The entries are to be reproduced verbatim, and their pictures left out.

Entries provided: Begin

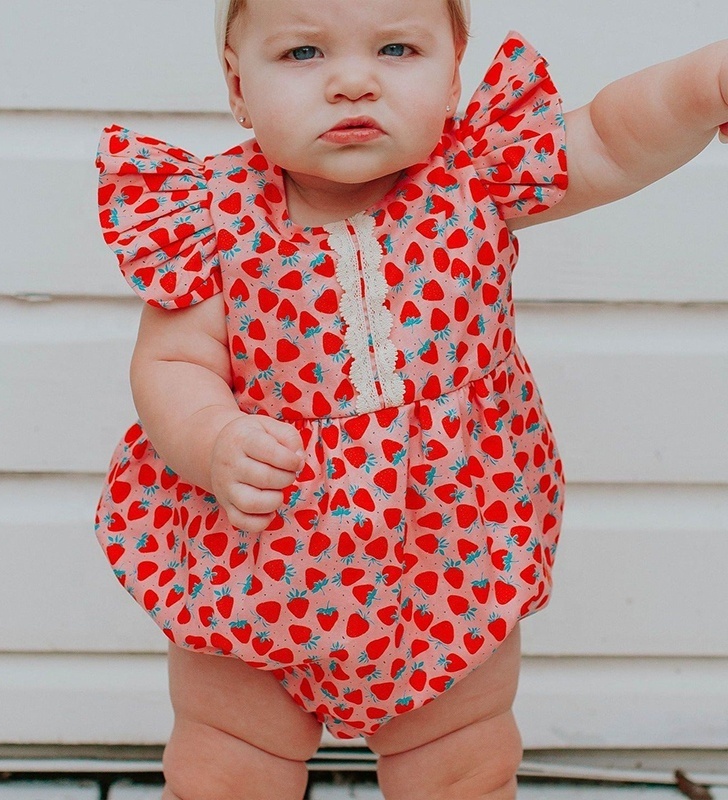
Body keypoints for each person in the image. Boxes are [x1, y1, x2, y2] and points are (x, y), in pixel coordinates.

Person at [93, 0, 728, 797]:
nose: (352, 82)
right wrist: (212, 437)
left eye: (397, 48)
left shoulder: (477, 174)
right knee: (226, 763)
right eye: (301, 54)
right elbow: (172, 361)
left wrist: (707, 83)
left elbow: (607, 134)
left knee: (463, 762)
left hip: (449, 557)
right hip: (258, 561)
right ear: (237, 84)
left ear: (455, 69)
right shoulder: (210, 216)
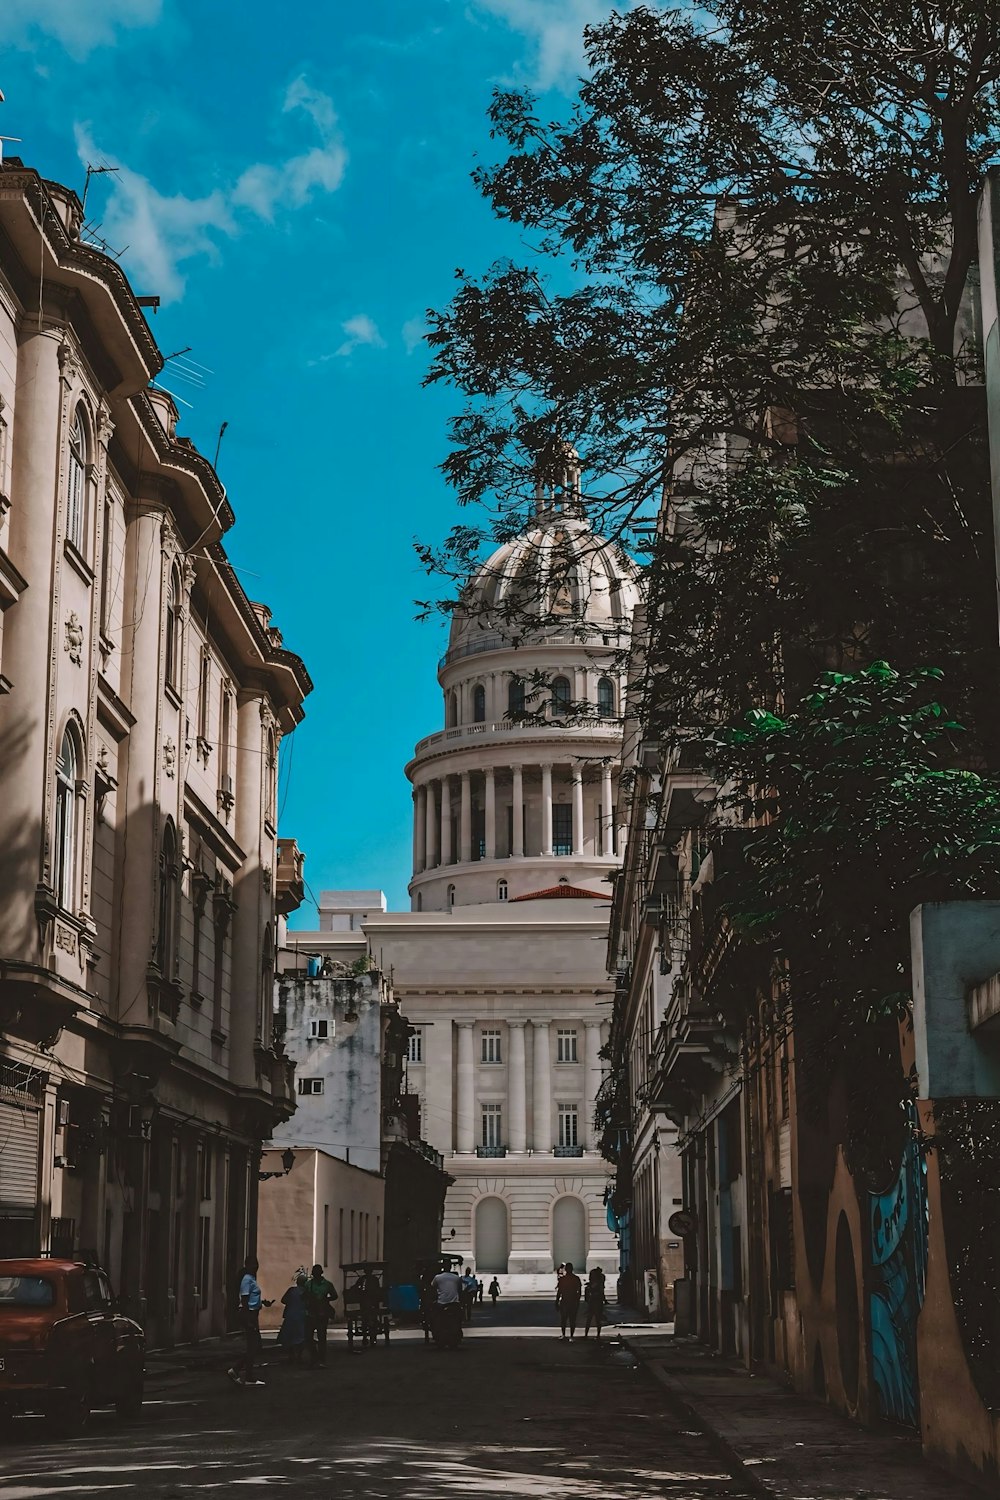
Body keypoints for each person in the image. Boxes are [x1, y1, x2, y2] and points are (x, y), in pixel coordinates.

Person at [228, 1255, 273, 1386]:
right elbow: (245, 1299)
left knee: (255, 1346)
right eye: (253, 1264)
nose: (256, 1266)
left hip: (253, 1313)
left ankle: (246, 1374)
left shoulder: (252, 1278)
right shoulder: (247, 1279)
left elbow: (253, 1297)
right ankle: (239, 1371)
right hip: (249, 1314)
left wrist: (263, 1302)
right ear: (247, 1265)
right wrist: (248, 1319)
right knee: (253, 1346)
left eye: (257, 1263)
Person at [303, 1263, 338, 1367]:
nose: (316, 1275)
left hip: (322, 1313)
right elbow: (304, 1297)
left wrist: (325, 1300)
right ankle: (314, 1357)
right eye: (315, 1273)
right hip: (311, 1313)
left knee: (322, 1337)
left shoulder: (327, 1284)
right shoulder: (308, 1284)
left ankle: (321, 1359)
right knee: (308, 1337)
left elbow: (334, 1296)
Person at [430, 1262, 464, 1349]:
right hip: (454, 1303)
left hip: (441, 1303)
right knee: (459, 1319)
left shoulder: (438, 1277)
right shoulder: (456, 1278)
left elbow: (433, 1287)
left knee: (434, 1318)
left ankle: (436, 1332)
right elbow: (460, 1290)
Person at [277, 1273, 308, 1364]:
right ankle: (298, 1355)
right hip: (302, 1316)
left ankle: (291, 1355)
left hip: (290, 1315)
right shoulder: (306, 1292)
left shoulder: (291, 1290)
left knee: (290, 1336)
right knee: (301, 1337)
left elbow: (283, 1300)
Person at [555, 1260, 583, 1340]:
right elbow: (579, 1291)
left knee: (564, 1319)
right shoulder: (576, 1278)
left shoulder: (563, 1279)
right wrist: (577, 1300)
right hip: (572, 1301)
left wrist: (557, 1301)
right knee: (572, 1319)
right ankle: (571, 1336)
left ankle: (564, 1335)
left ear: (566, 1269)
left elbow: (559, 1292)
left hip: (565, 1301)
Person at [358, 1268, 382, 1346]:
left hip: (369, 1302)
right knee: (370, 1319)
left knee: (366, 1319)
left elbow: (357, 1287)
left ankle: (367, 1337)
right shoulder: (373, 1279)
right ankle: (370, 1337)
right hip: (370, 1302)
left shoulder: (363, 1279)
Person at [583, 1266, 607, 1338]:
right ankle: (597, 1335)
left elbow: (599, 1291)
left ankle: (587, 1334)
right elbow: (602, 1291)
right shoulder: (599, 1282)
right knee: (597, 1318)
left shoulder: (595, 1284)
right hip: (597, 1301)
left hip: (594, 1301)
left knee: (591, 1318)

Entries provided: End

▶ [Final answer]:
Body keypoints for each person in the image. Boxes are [x1, y1, x2, y2] and points are (x, y), in pixel coordinates.

Person at [93, 0, 728, 797]:
nose: (352, 82)
right wrist: (212, 437)
left eye: (397, 48)
left shoulder: (477, 174)
right knee: (226, 763)
right eye: (301, 54)
right elbow: (172, 361)
left wrist: (707, 83)
left elbow: (607, 134)
left knee: (463, 762)
left hip: (449, 557)
right hip: (258, 561)
right ear: (237, 84)
left ear: (455, 69)
right shoulder: (210, 216)
Body keypoints for each person in the image. Boxes are [x1, y1, x2, y2] and points are (x, y), in pixel coordinates.

Person at [228, 1255, 273, 1386]:
right elbow: (245, 1299)
left knee: (255, 1346)
right eye: (253, 1264)
nose: (256, 1266)
left hip: (253, 1313)
left ankle: (246, 1374)
left shoulder: (252, 1278)
right shoulder: (247, 1279)
left elbow: (253, 1297)
right ankle: (239, 1371)
right hip: (249, 1314)
left wrist: (263, 1302)
right ear: (247, 1265)
right wrist: (248, 1319)
right knee: (253, 1346)
left eye: (257, 1263)
Person at [303, 1263, 338, 1367]:
nose: (316, 1275)
left hip: (322, 1313)
right elbow: (304, 1297)
left wrist: (325, 1300)
right ankle: (314, 1357)
right eye: (315, 1273)
right hip: (311, 1313)
left knee: (322, 1337)
left shoulder: (327, 1284)
right shoulder: (308, 1284)
left ankle: (321, 1359)
right knee: (308, 1337)
left elbow: (334, 1296)
Person at [430, 1262, 464, 1349]:
right hip: (454, 1303)
left hip: (441, 1303)
right knee: (459, 1319)
left shoulder: (438, 1277)
right shoulder: (456, 1278)
left elbow: (433, 1287)
left knee: (434, 1318)
left ankle: (436, 1332)
right elbow: (460, 1290)
Person at [277, 1273, 308, 1364]:
right ankle: (298, 1355)
right hip: (302, 1316)
left ankle: (291, 1355)
left hip: (290, 1315)
right shoulder: (306, 1292)
left shoulder: (291, 1290)
left knee: (290, 1336)
right knee: (301, 1337)
left elbow: (283, 1300)
Person at [555, 1260, 583, 1340]:
right elbow: (579, 1291)
left knee: (564, 1319)
right shoulder: (576, 1278)
left shoulder: (563, 1279)
right wrist: (577, 1300)
right hip: (572, 1301)
left wrist: (557, 1301)
right knee: (572, 1319)
right ankle: (571, 1336)
left ankle: (564, 1335)
left ear: (566, 1269)
left elbow: (559, 1292)
left hip: (565, 1301)
Person at [358, 1268, 382, 1346]:
left hip: (369, 1302)
right knee: (370, 1319)
left knee: (366, 1319)
left elbow: (357, 1287)
left ankle: (367, 1337)
right shoulder: (373, 1279)
right ankle: (370, 1337)
right hip: (370, 1302)
left shoulder: (363, 1279)
Person at [583, 1266, 607, 1338]:
right ankle: (597, 1335)
left elbow: (599, 1291)
left ankle: (587, 1334)
right elbow: (602, 1291)
right shoulder: (599, 1282)
right knee: (597, 1318)
left shoulder: (595, 1284)
right hip: (597, 1301)
left hip: (594, 1301)
left knee: (591, 1318)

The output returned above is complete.